Los Angeles Times
October 9, 2004
Secretary of Defense Donald H. Rumsfeld spoke earlier this week at the Council
on Foreign Relations in New York. During the question-and-answer session, these
comments were made:
QUESTIONER: Do you
have a scenario in case there is a civil war [in Iraq]?
RUMSFELD: There is a risk of things happening in any country
that one doesn't want to happen. And when a particularly repressive government
is removed, the repression ends, freedom is there. People are then free to be
rational, or to be vicious killers. I mean, once you're free, you are free to
be a criminal, or you can be an anti-Semite; you can
go out and engage in
ethnic cleansing, and do all kinds of things that are — that free people
do in different parts of the globe.
Do I think it will happen? No. Do
we worry about it? Anyone worries about all kinds of bad things happening, and
thinks about them and what might be done
. And what one has to do is to
keep doi ng everything humanly possible to see that the people in that country
— all elements in that country — come to develop [a]
conviction that they have a stake in the future of that country. And that means
you can't carve out and leave some off to the side. You simply — you
cannot allow retribution. You have to find ways for reconciliation
. Now,
you know, people say: Well, what are you going to do about this and what are
you going to do about that? I hate to even talk about it, because it sounds
like we think it's going to happen, and I don't think it's going to happen.
But what has to be done in that country is what basically was done in
Samarra over the last 48 hours. You have to first threaten the use of force if
things — you cannot allow a series of safe havens, or a consistent pattern
of misbehavior — antisocial behavior, violence against the government of
Iraq — to go on over a sustained period of time. You can't allow that, or
you don't have a cou ntry, or people won't feel they have a stake in it. So you
have to do something about it.
Your first choice is diplomacy. Your
first choice is to talk, and to gather people together. And that's what they
tried in some areas, and it worked, and in some areas it didn't. And the next
thing you have to do is have the threat of force.
And finally, you may
have to use force. And that's what happened in Samarra. And my guess is that
what you'll see in that country is the government of Iraq systematically
deciding that they are not going to accept the idea of safe havens and foreign
terrorists and former regime elements running around threatening and killing
people.
Think of the number of Iraqis that are getting killed. We see
every day the number of coalition people that are getting killed — we know
that. It's the Iraqis that are getting killed in large numbers —
civilians, innocent people — because these folks are running around,
chopping off heads.
They are running around — the terrorists
and former regime elements, blowing up people willy-nilly to try to
create chaos, and to try to force the coalition countries to leave, and to try
to snuff out any aspect of success they see. If there's a governing council,
they try to kill — they killed one of the women on the governing council
some months back. If there's a police station that's recruiting people, they
try to blow [it] up
.
They're trying to — they're
engaging in a test of wills. They're engaging in the management of perceptions,
and they are determined to think from their standpoint, what if — just
what if Iraq makes it. Think of where the extremists are. Their goal is to
flip the governments in that part of the world, one after another, and to take
them over and reestablish a caliphate. That's their hope, is to have a small
handful of clerics determine how everybody lives. And if — if — if
[we are] successful in Afghanistan, and [we] have a moderate
regime, and if it is successful, as I believe it will be in Iraq, think what it
does for them. It sets them back. And they're not going to go down easily.
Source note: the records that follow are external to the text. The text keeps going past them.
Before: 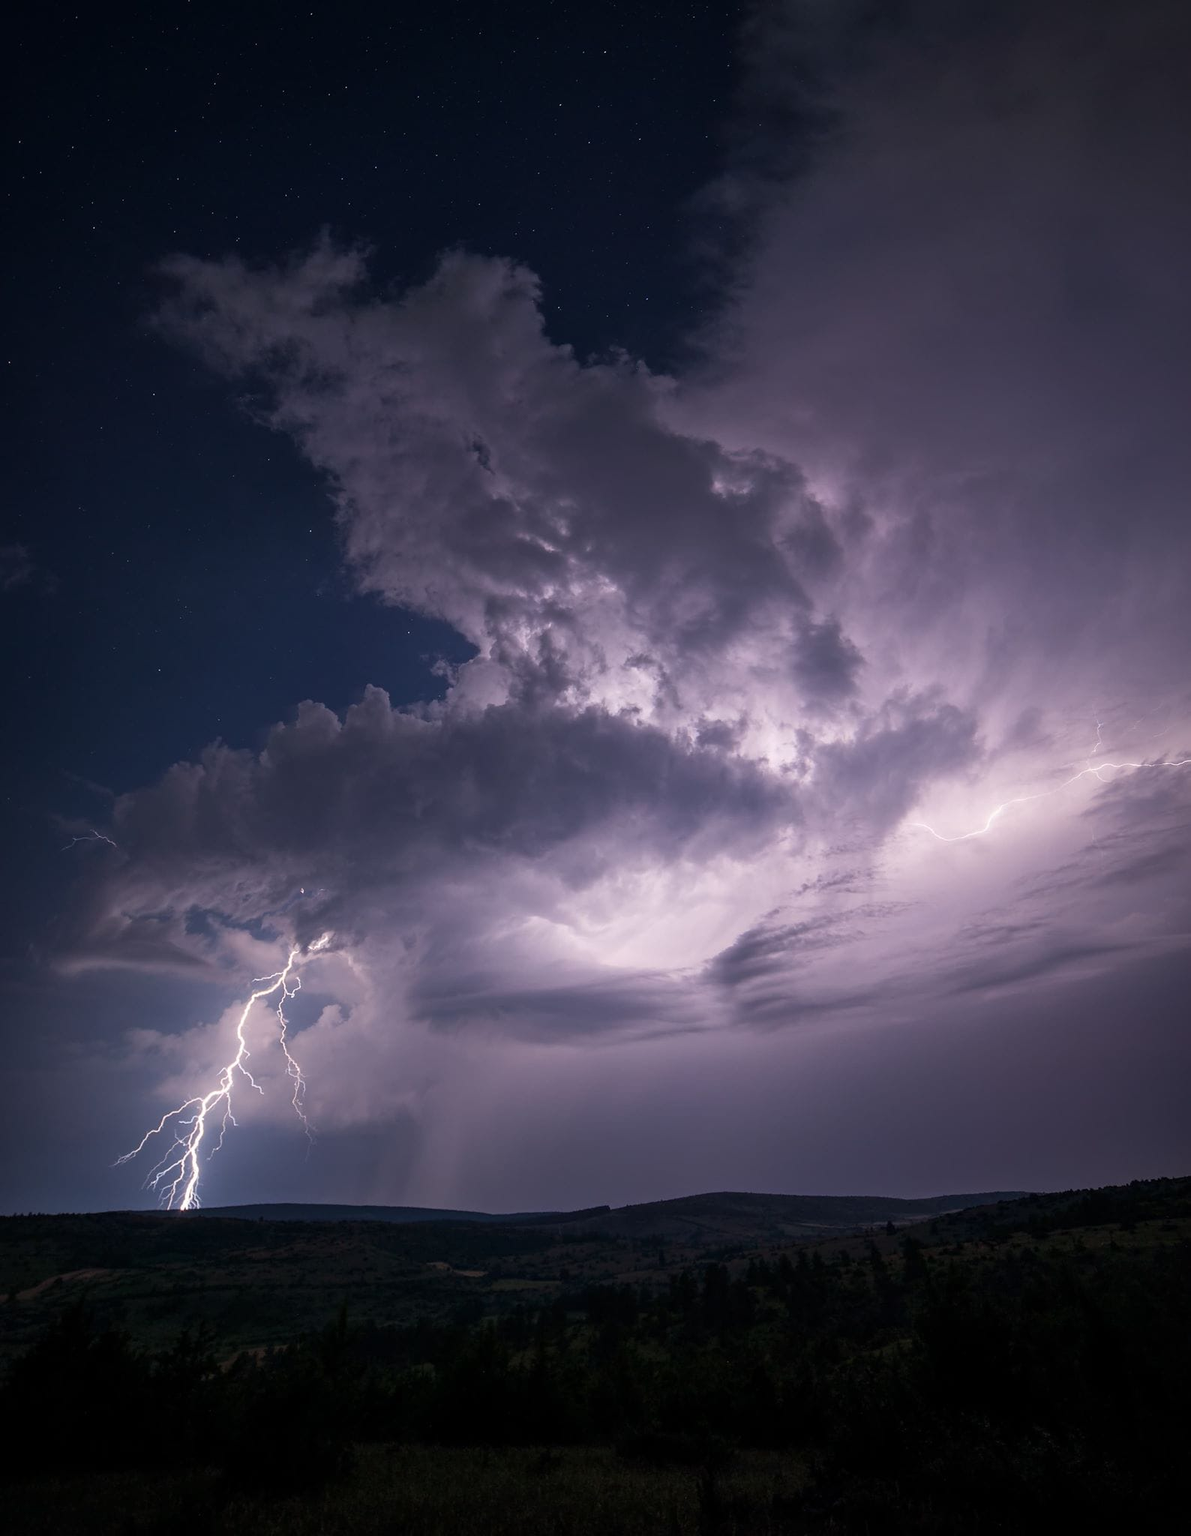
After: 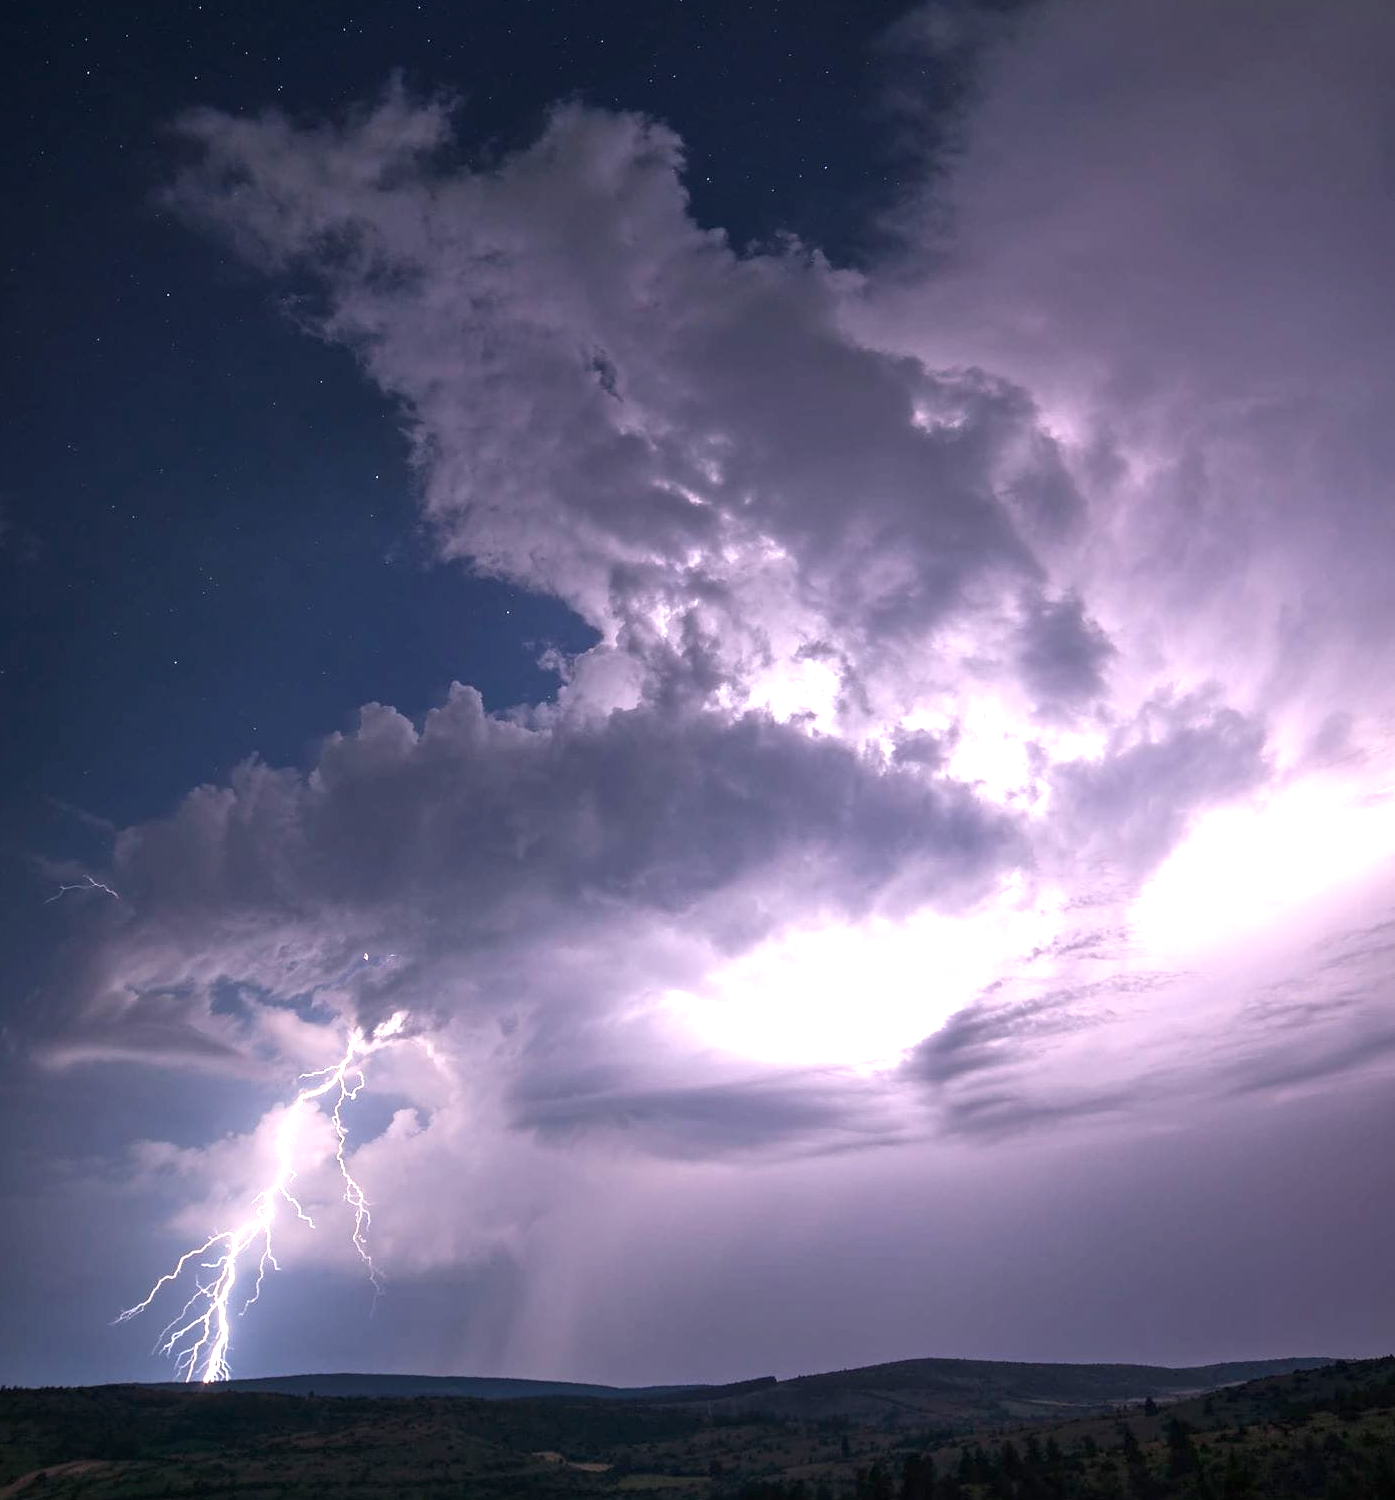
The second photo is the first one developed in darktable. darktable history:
base curve: preserve colors none
crop and rotate: left 2.383%, top 11.281%, right 9.708%, bottom 15.439%
exposure: black level correction 0, exposure 1.124 EV, compensate highlight preservation false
They're going to keep fighting, and it isn't going to be won by a coalition. It
isn't going to be — it's going to be Iraqis over time that tip, and make a
judgment that they'd rather have it one way than another way.
And
ultimately — I mean, it sounds ridiculous to say it, but if you think of
— you're running down the street with your hand on the back of the bicycle
with your youngster on the seat, and they've never ridden, and you're running
and you're running, and you're getting tired, and you know you've got to go from
a full holding on to the seat to three fingers, and then to two fingers, and
then to one finger, and then you let it go, and they might fall. But if you
don't, you're going to have a 40-year-old that can't ride a bicycle.